On Union Budget

Friday, February 28, 2003

Press Statement

The Polit Bureau of the Communist Party of India (Marxist) has issued the following statement:
Union Budget: Yet Another Attack on People’s Livelihood

This Budget carries forward the pro-imperialist agenda of the Government. Like the previous Budgets, it is explicitly pro-rich and anti-poor, providing major fiscal concession to big business and the rich, and implying further increases in living costs of workers and peasants. It does nothing to address the two most crucial problems of the Indian economy today, that is the crisis in agriculture (aggravated by severe drought) and the collapse in employment.

The Budget has opened the way for the de-Indianization of the banking sector and the privatization of nationalized banks: henceforth, not only are foreigners allowed to hold upto 74 percent of equity in private banks, but the latter in turn are allowed to “merge” with nationalized banks.

At the same time the budget is remarkably silent on the problems facing the people. It has nothing to offer to the peasantry reeling under the impact of price-crashes; on the contrary it actually raises the price of fertilizers at the very time when output prices have crashed.

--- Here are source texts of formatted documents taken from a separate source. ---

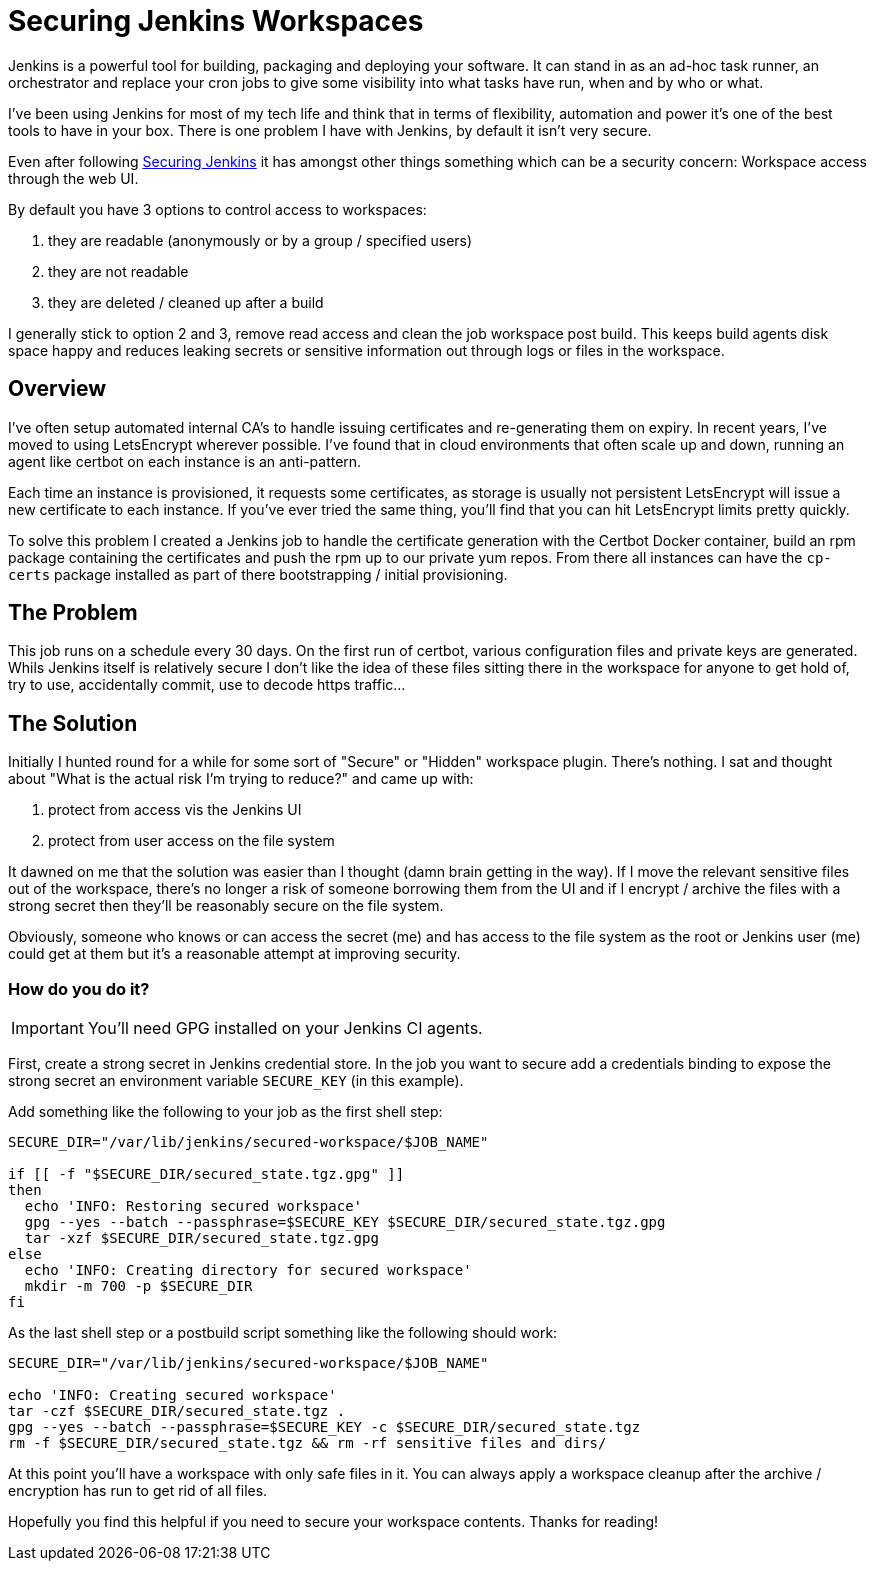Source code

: = Securing Jenkins Workspaces
:hp-image: /images/covers/vault_door.png
:hp-tags: Jenkins, CI, Security, Secrets

Jenkins is a powerful tool for building, packaging and deploying your software. It can stand in as an ad-hoc task runner, an orchestrator and replace your cron jobs to give some visibility into what tasks have run, when and by who or what.

I've been using Jenkins for most of my tech life and think that in terms of flexibility, automation and power it's one of the best tools to have in your box. There is one problem I have with Jenkins, by default it isn't very secure.

Even after following https://jenkins.io/doc/book/system-administration/security/[Securing Jenkins] it has amongst other things something which can be a security concern: Workspace access through the web UI.

By default you have 3 options to control access to workspaces: 

. they are readable (anonymously or by a group / specified users)
. they are not readable
. they are deleted / cleaned up after a build

I generally stick to option 2 and 3, remove read access and clean the job workspace post build. This keeps build agents disk space happy and reduces leaking secrets or sensitive information out through logs or files in the workspace.

== Overview

I've often setup automated internal CA's to handle issuing certificates and re-generating them on expiry. In recent years, I've moved to using LetsEncrypt wherever possible. I've found that in cloud environments that often scale up and down, running an agent like certbot on each instance is an anti-pattern.

Each time an instance is provisioned, it requests some certificates, as storage is usually not persistent LetsEncrypt will issue a new certificate to each instance. If you've ever tried the same thing, you'll find that you can hit LetsEncrypt limits pretty quickly.

To solve this problem I created a Jenkins job to handle the certificate generation with the Certbot Docker container, build an rpm package containing the certificates and push the rpm up to our private yum repos. From there all instances can have the `cp-certs` package installed as part of there bootstrapping / initial provisioning.

== The Problem

This job runs on a schedule every 30 days. On the first run of certbot, various configuration files and private keys are generated. Whils Jenkins itself is relatively secure I don't like the idea of these files sitting there in the workspace for anyone to get hold of, try to use, accidentally commit, use to decode https traffic...

== The Solution

Initially I hunted round for a while for some sort of "Secure" or "Hidden" workspace plugin. There's nothing. I sat and thought about "What is the actual risk I'm trying to reduce?" and came up with:

. protect from access vis the Jenkins UI
. protect from user access on the file system

It dawned on me that the solution was easier than I thought (damn brain getting in the way). If I move the relevant sensitive files out of the workspace, there's no longer a risk of someone borrowing them from the UI and if I encrypt / archive the files with a strong secret then they'll be reasonably secure on the file system.

Obviously, someone who knows or can access the secret (me) and has access to the file system as the root or Jenkins user (me) could get at them but it's a reasonable attempt at improving security.

=== How do you do it?

IMPORTANT: You'll need GPG installed on your Jenkins CI agents.

First, create a strong secret in Jenkins credential store. In the job you want to secure add a credentials binding to expose the strong secret an environment variable `SECURE_KEY` (in this example).

Add something like the following to your job as the first shell step:
```
SECURE_DIR="/var/lib/jenkins/secured-workspace/$JOB_NAME"

if [[ -f "$SECURE_DIR/secured_state.tgz.gpg" ]]
then
  echo 'INFO: Restoring secured workspace'
  gpg --yes --batch --passphrase=$SECURE_KEY $SECURE_DIR/secured_state.tgz.gpg
  tar -xzf $SECURE_DIR/secured_state.tgz.gpg
else
  echo 'INFO: Creating directory for secured workspace'
  mkdir -m 700 -p $SECURE_DIR
fi
```

As the last shell step or a postbuild script something like the following should work:
```
SECURE_DIR="/var/lib/jenkins/secured-workspace/$JOB_NAME"

echo 'INFO: Creating secured workspace'
tar -czf $SECURE_DIR/secured_state.tgz .
gpg --yes --batch --passphrase=$SECURE_KEY -c $SECURE_DIR/secured_state.tgz
rm -f $SECURE_DIR/secured_state.tgz && rm -rf sensitive files and dirs/
```

At this point you'll have a workspace with only safe files in it. You can always apply a workspace cleanup after the archive / encryption has run to get rid of all files.

Hopefully you find this helpful if you need to secure your workspace contents. Thanks for reading!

The Budget talks of making agricultural credit available at 2 percent above the Prime Lending Rate, but since the amount of credit for agriculture has itself declined to well below the stipulated “norm”, with private, especially foreign, banks being the worst culprits, the rate reduction means little.

Likewise it offers nothing to the agricultural labourers whose employment opportunities and livelihood have declined drastically according to the Economic Survey itself. No Employment Expansion Schemes for putting purchasing power in the hands of the poor figure in the Budget. The claims about Poverty Reduction therefore are completely untenable. In any case the idea that spending an extra Rs.507 crores on Antyodaya would make a dent on poverty can scarcely stand scrutiny.

The Finance Minister has trumpeted the new Health Insurance Scheme, which he claims will make health facilities available to all. But this is far from the truth. Rather than building up an efficient network of public health services, the scheme is designed to make even the poor rely on private health services. The poor will have to pay for their health services, and some part of the hospitalization charges would be covered only on regular payment of the insurance premium. Not only does this leave untouched the bulk of the actual health expenditure of the poor in terms of medicines, it forces them to rely on private facilities, even in rural areas.

The usual, and by now hackneyed, claim that the budget is “growth-oriented” appears particularly hollow this year. The total Budget support for the Plan has increased by a mere 6.0 percent in nominal terms; given the implicit inflation rate underlying the budget this means an absolute stagnation in real Budget support! The much-hyped Infrastructure Development programme does not entail much actual expenditure by the government itself. The Finance Minister has declared additional spending of Rs.60,000 crores. But only a small fraction of this is supposed to be spent by the Government, and that too, over a number of years. The actual amount budgeted for such expenditure this year is only Rs. 2,000 crore!

Total capital expenditure by the Central Government is only 5 per cent higher than what was budgeted last year. Given the large shortfalls in actual expenditure compared to budgeted figures, which have become characteristic of this government, it is likely that there would be hardly any real increase in capital expenditure. Clearly, this Budget does not actually involve any growth led by public spending.

What the Budget does in the name of promoting growth is to hand out substantial concessions, e.g. through eliminating long term capital gains taxes, to the capitalists. This, in the midst of a recession, is bizarre logic.

The employment scenario is likely to get even worse as a result of the dereservation of SSI items, and the whole array of cuts in Customs Duties, which would adversely impact on domestic production, that is already facing the problem of import competition.

The 50 paise cess on diesel will have a cascading effect on all costs and prices, including in the agricultural sector. In the name of controlling adulteration, an additional excise duty of Rs. 1.50 per litre has been imposed on light diesel oil, which will further hit the production conditions of cultivators, and the living standards of all ordinary people. On top of all this, a duty of Rs. 50 per metric tonne is being imposed on domestic and imported crude oil, in the name of refurbishing the National Calamity Contingency Fund. These amount to indirect taxes of a regressive nature, even as there are huge concessions on many direct taxes.

The support to the State governments through the debt-swap was long overdue; indeed the delay on this score has already meant huge avoidable expenditures by States on interest payments. Moreover the magnitude of gains to the State governments is exaggerated. The debt-rescheduling is not a debt write-off which is what is required in the current situation. Moreover, as the Finance Minister himself has now conceded, there would be a loss to State governments on account of the shift to VAT. What he has promised to the States is 100 percent compensation for the loss only for the first year; it would be 75 percent in the second year and 50 percent in the third year. He is silent on what would happen beyond three years; besides, the tapering off of compensation even within these three years would hit the States hard.
In sum, this budget represents yet another grievous attack on the livelihood of the vast majority of the people. The Polit Bureau of the CPI(M) expresses its strong opposition to these anti-people and pro-rich provisions.